PROBLEM:
Where a line in the data below includes the word "values", count it. State the total and nothing more.

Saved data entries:
------------
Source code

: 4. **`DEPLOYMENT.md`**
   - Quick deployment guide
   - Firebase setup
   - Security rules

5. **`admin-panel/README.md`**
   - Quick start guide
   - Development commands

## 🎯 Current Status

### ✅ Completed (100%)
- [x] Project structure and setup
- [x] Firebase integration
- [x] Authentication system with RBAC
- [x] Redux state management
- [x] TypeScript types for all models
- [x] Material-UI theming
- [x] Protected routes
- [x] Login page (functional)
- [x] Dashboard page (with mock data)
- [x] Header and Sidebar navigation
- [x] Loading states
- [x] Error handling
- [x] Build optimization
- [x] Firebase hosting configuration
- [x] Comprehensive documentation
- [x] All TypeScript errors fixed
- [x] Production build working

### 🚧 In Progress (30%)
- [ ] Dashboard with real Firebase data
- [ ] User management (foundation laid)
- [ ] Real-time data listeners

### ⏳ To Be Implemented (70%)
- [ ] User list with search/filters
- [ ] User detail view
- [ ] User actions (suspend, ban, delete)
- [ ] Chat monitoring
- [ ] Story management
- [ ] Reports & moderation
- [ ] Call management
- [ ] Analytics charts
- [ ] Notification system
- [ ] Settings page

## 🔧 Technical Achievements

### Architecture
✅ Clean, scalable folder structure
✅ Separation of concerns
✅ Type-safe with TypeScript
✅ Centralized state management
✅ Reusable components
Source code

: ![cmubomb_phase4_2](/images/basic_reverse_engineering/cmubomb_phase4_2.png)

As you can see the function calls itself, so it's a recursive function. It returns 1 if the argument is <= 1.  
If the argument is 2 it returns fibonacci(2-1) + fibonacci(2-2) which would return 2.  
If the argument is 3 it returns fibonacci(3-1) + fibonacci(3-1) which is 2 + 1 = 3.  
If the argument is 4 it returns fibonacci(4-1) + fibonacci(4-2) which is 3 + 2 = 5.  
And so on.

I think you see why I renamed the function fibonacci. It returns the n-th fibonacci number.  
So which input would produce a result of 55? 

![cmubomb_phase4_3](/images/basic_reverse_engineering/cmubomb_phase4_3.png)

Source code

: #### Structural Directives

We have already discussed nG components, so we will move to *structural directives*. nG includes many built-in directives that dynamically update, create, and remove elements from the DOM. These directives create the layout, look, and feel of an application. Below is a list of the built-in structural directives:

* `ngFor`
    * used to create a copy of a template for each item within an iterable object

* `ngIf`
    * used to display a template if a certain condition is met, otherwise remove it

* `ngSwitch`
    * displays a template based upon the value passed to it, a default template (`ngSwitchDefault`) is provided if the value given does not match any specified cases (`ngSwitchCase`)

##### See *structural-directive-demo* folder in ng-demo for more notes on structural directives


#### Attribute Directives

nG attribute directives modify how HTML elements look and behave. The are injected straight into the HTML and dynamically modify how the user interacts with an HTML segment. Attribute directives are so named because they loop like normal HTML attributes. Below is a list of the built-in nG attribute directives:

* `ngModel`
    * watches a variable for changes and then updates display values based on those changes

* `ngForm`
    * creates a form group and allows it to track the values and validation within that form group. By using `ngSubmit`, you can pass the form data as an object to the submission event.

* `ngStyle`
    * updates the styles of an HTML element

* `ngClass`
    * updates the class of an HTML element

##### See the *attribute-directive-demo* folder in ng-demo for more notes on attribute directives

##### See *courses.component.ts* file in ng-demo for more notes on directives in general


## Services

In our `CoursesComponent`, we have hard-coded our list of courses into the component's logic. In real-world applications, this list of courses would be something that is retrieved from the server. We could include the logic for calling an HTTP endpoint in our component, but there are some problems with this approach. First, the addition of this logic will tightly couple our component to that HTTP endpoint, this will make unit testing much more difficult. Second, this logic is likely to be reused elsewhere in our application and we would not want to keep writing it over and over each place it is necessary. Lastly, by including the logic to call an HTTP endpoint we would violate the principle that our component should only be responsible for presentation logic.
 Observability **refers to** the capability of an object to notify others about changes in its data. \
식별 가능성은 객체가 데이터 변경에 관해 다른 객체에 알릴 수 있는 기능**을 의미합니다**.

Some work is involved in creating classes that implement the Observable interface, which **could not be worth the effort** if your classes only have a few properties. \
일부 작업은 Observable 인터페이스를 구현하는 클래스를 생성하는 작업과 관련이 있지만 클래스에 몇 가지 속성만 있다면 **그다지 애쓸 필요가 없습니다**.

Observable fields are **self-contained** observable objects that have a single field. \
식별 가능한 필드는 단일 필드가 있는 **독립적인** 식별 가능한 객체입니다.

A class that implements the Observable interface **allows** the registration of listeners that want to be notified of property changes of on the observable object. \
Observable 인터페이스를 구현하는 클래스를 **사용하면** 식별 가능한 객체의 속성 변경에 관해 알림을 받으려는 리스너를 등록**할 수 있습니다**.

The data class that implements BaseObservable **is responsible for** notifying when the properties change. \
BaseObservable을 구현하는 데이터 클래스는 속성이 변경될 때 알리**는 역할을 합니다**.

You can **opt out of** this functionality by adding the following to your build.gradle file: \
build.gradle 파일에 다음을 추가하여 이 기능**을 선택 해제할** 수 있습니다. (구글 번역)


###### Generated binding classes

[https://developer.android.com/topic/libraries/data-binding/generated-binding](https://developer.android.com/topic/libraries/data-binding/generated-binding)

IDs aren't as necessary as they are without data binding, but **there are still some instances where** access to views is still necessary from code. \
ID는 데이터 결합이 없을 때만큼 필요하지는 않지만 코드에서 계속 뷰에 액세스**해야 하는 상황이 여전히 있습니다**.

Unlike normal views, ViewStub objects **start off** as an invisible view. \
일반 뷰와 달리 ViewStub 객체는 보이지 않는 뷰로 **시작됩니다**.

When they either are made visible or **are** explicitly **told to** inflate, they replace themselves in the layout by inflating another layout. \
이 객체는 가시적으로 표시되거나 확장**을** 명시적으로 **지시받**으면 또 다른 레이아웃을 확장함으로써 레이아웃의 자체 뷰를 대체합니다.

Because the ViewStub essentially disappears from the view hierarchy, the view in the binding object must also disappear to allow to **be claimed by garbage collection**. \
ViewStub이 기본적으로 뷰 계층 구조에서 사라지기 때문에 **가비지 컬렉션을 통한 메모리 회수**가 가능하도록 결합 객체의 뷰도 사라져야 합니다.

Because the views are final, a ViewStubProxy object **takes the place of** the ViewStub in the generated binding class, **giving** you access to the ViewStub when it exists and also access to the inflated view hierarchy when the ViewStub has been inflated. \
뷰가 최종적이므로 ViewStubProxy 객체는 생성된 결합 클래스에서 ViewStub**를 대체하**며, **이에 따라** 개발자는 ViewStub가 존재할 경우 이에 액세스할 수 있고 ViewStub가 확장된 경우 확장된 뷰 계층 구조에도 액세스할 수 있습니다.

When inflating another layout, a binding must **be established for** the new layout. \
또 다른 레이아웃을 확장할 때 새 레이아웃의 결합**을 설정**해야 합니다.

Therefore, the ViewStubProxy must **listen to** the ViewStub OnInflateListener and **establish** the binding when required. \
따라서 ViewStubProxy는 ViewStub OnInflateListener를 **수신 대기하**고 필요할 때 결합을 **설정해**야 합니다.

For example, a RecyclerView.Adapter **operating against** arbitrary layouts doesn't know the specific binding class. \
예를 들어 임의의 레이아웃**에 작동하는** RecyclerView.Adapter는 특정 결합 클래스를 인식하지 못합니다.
------------
EXERCISE RESULT:
2